Download or read book Deep Learning in Natural Language Processing written by Li Deng and published by Springer. This book was released on 2018-05-23 with total page 338 pages. Available in PDF, EPUB and Kindle. Book excerpt: In recent years, deep learning has fundamentally changed the landscapes of a number of areas in artificial intelligence, including speech, vision, natural language, robotics, and game playing. In particular, the striking success of deep learning in a wide variety of natural language processing (NLP) applications has served as a benchmark for the advances in one of the most important tasks in artificial intelligence. This book reviews the state of the art of deep learning research and its successful applications to major NLP tasks, including speech recognition and understanding, dialogue systems, lexical analysis, parsing, knowledge graphs, machine translation, question answering, sentiment analysis, social computing, and natural language generation from images.
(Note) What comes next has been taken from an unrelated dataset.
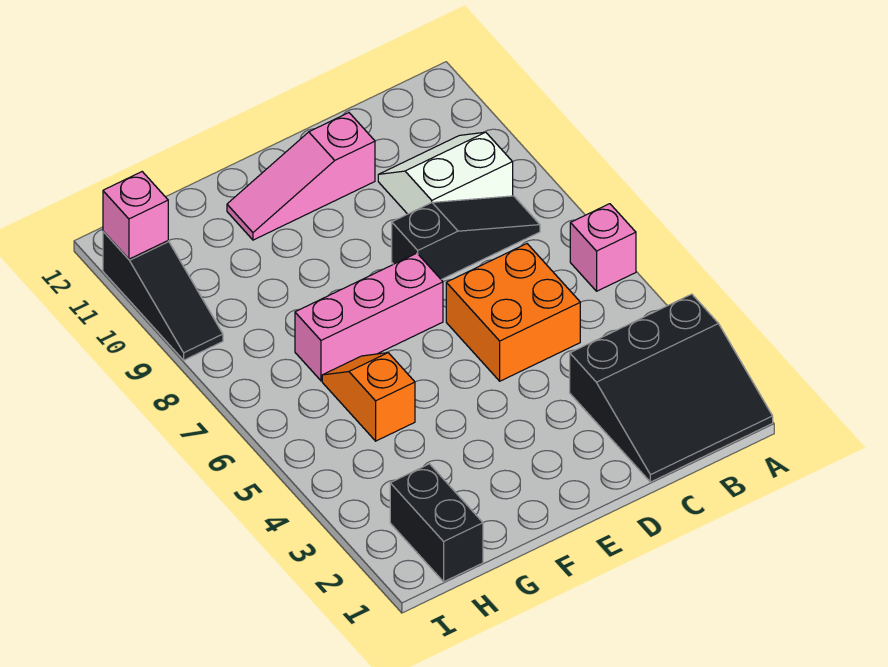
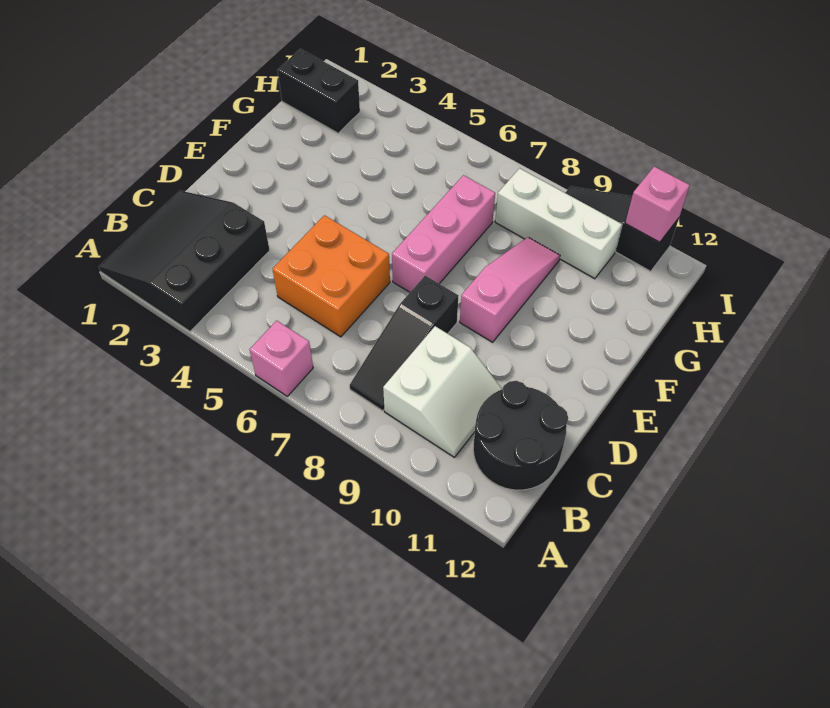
none -> black 2x2 round brick [473,381,568,490]
pink 1x3 slope [227,113,375,240] -> pink 1x3 slope moved to [460,237,560,342]
orange 1x2 slope [322,353,415,441] -> none
none -> white 1x3 brick [495,168,622,279]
Outlining and analyzing various research frontiers of NLP in the deep learning era, it features self-contained, comprehensive chapters written by leading researchers in the field. A glossary of technical terms and commonly used acronyms in the intersection of deep learning and NLP is also provided. The book appeals to advanced undergraduate and graduate students, post-doctoral researchers, lecturers and industrial researchers, as well as anyone interested in deep learning and natural language processing.